- SELECTED PASSAGE

=== Begin Enclosure ===

Parshat Noach5 min read

What Was Banned on the Ark and Who Broke It

The ark's seating chart was a law, not a travel plan. Ham and a dog broke it. The curse on Canaan is the receipt for what happened inside.

Curated by Arthur · Told by Maggid ·
Table of Contents
  1. The Comma That Became a Law
  2. Ham Watched the Raven and Knew What to Do
  3. What Noah Found When He Woke
  4. The Dog Remains Evidence

The Comma That Became a Law

When God told Noah to board the ark, the instruction separated them: Noah and his sons go in, then their wives. The men together. The women together. Families in the same vessel, split across the vessel. The rabbis read that comma the way a court reads a statute. The separation was not incidental. It was the law of conduct on board.

The exit verses confirm it. When God tells Noah to come out after the flood, husbands and wives are paired again. "Come out, you and your wife, and your sons and your sons' wives." The re-pairing is not a reunion. It is the lifting of a prohibition. Between the two verses, the rabbis hold, marital relations were forbidden. The world outside was drowning. The world inside did not get to behave as if it wasn't.

Rabbi Yudan and Rabbi Yochanan pulled the rule directly out of the grammar. Rabbi Aivu cited Job: during want and famine, a wife is to be treated as set apart, galmuda. Rabbi Huna added Joseph's celibacy in Egypt, eleven months without touching Potiphar's wife, as a precedent for abstinence during crisis. The ark was not a honeymoon. It was a courthouse floating over the judgment of every person on earth who had not made it on board.

Ham Watched the Raven and Knew What to Do

Two passengers broke the rule. The rabbis name them both. Ham. And a dog.

The dog's punishment is that it remains tied to its mate at all times from that point forward. The rabbis are reading animal behavior as evidence of ancient transgression on the ark.

=== End Enclosure ===

- EXCERPTED RECORDS
=== Begin Enclosure ===

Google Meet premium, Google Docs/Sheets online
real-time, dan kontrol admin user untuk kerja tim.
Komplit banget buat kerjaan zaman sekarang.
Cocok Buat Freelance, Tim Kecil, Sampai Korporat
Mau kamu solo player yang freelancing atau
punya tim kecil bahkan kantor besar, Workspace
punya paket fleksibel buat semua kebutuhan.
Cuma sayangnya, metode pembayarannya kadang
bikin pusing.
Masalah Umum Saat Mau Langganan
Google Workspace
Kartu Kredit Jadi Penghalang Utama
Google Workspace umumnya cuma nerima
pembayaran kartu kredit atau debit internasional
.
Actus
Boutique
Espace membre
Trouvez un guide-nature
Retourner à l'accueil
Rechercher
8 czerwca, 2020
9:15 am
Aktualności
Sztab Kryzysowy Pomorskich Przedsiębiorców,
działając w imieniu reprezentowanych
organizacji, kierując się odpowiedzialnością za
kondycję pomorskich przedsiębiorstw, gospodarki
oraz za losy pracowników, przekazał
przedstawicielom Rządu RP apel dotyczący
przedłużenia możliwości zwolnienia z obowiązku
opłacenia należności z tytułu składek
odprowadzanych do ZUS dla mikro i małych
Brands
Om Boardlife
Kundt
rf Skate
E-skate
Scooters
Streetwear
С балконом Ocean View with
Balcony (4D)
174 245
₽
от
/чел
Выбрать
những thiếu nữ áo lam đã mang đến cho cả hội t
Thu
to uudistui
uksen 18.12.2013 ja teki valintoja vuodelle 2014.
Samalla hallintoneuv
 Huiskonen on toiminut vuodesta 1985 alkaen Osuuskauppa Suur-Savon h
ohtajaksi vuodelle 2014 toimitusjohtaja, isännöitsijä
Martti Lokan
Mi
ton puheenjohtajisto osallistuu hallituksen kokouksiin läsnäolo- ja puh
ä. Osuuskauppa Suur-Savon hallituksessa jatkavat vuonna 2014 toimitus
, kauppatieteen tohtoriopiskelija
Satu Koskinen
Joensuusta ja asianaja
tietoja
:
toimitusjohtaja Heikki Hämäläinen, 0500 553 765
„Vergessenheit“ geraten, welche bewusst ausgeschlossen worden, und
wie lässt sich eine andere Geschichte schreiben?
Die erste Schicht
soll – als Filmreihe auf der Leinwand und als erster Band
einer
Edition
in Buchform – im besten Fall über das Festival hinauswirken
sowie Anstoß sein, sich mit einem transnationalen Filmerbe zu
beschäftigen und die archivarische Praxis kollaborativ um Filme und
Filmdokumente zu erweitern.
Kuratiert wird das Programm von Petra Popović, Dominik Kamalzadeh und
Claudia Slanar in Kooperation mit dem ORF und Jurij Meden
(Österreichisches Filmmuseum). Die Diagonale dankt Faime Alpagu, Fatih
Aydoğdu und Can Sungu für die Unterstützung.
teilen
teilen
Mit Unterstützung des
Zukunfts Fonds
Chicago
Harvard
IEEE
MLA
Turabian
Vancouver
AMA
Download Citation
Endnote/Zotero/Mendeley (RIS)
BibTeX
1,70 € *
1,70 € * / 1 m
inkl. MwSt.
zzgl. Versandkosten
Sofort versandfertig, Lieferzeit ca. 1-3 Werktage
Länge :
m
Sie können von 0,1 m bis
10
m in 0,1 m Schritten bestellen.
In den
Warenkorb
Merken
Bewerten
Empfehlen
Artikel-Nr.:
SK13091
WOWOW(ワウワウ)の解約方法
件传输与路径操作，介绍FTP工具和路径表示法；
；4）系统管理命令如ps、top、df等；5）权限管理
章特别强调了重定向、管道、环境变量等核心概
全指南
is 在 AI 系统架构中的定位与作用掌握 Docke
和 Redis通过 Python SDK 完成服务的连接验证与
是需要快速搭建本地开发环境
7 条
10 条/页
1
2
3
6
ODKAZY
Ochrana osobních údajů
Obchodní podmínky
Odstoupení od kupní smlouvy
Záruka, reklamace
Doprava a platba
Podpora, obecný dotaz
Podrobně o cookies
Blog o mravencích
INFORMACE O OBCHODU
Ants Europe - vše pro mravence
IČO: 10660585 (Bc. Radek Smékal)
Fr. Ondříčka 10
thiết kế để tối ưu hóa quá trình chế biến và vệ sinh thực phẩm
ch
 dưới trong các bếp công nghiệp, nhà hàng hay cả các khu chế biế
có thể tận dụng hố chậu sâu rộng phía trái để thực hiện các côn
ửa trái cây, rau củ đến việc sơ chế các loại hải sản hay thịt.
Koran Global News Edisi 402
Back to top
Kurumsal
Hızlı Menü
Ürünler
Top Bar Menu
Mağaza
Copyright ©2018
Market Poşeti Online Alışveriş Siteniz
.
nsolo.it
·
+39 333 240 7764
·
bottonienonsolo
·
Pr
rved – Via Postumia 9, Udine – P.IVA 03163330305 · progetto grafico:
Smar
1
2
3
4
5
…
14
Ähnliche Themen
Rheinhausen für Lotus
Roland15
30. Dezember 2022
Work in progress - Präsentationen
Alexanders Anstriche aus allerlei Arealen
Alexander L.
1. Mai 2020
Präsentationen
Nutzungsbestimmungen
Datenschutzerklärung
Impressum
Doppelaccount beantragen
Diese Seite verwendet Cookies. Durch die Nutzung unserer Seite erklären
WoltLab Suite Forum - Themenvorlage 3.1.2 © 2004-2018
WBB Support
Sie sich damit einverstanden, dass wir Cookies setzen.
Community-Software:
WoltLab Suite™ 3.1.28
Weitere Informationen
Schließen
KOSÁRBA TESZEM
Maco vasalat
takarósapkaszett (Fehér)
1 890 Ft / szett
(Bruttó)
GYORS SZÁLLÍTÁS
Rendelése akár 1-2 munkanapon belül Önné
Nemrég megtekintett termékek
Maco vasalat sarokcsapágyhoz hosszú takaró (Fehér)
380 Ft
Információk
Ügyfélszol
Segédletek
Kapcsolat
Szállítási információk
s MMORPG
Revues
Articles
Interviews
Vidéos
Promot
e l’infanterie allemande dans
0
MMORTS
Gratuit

=== End Enclosure ===

- TASK REQUIREMENTS
1. In the Parshat Noach essay, whose conduct did Rabbi Huna cite as a precedent for abstinence during crisis?
2. Resume the Parshat Noach essay on the ark, beginning right after its final sentence.

- RESULTS IN ORDER
1. Joseph's celibacy in Egypt: eleven months without touching Potiphar's wife.

2.
Ham's case is more contested and more terrible. He was inside the ark, the world drowning on all sides of the hull, and he violated his wife or he violated his father, depending on which rabbi is speaking. The verse says "Ham, the father of Canaan, saw the nakedness of his father." The rabbis read that line as a description of an act, not a sight. One tradition holds that Ham castrated Noah so that no fourth son could be born to inherit ahead of Canaan. Another holds that Ham himself fathered a child inside the ark, which is why Canaan was cursed and not Ham: the child born of the violation was the one who carried the consequence.

What Noah Found When He Woke

Noah lay uncovered in his tent after the flood. His youngest son found him. Shem and Japheth backed in with a garment and covered their father without looking. The blessing went to the ones who turned away. The curse landed on Canaan.

The rabbis who read Ham's violation as castration explain the curse's logic: Noah lost the possibility of a fourth son, so Canaan, Ham's fourth son, would bear that loss in his body and his descendants. A wrong on the ark became a sentence that ran forward through history. The rabbis are not trying to excuse the severity of the curse. They are trying to find the crime serious enough to generate it.

The ark, in this reading, was a place of concentrated moral scrutiny. Every law was in force. Every transgression was recorded. The world outside had just been destroyed for its corruptions. The world inside could not afford even one.

The Dog Remains Evidence

The rabbis treat the dog's behavior as an ongoing demonstration. When they want to argue that the ark had rules, they point to the dog still attached to its mate as an animal still serving the sentence handed down from the flood. The connection between one animal's ark behavior and its posture thousands of years later is not meant to be literal zoology. It is the midrashic method of reading the present world as a living transcript of ancient decisions.

Ham's curse carries the same logic. Canaan did not do anything. Canaan was the consequence. The rabbis follow the consequence back to the ark, find the crime that generated it, and use the severity of the curse to measure the severity of the act. If Canaan's descendants were condemned to be servants, then what Ham did inside the ark had to be something that could produce that weight of judgment.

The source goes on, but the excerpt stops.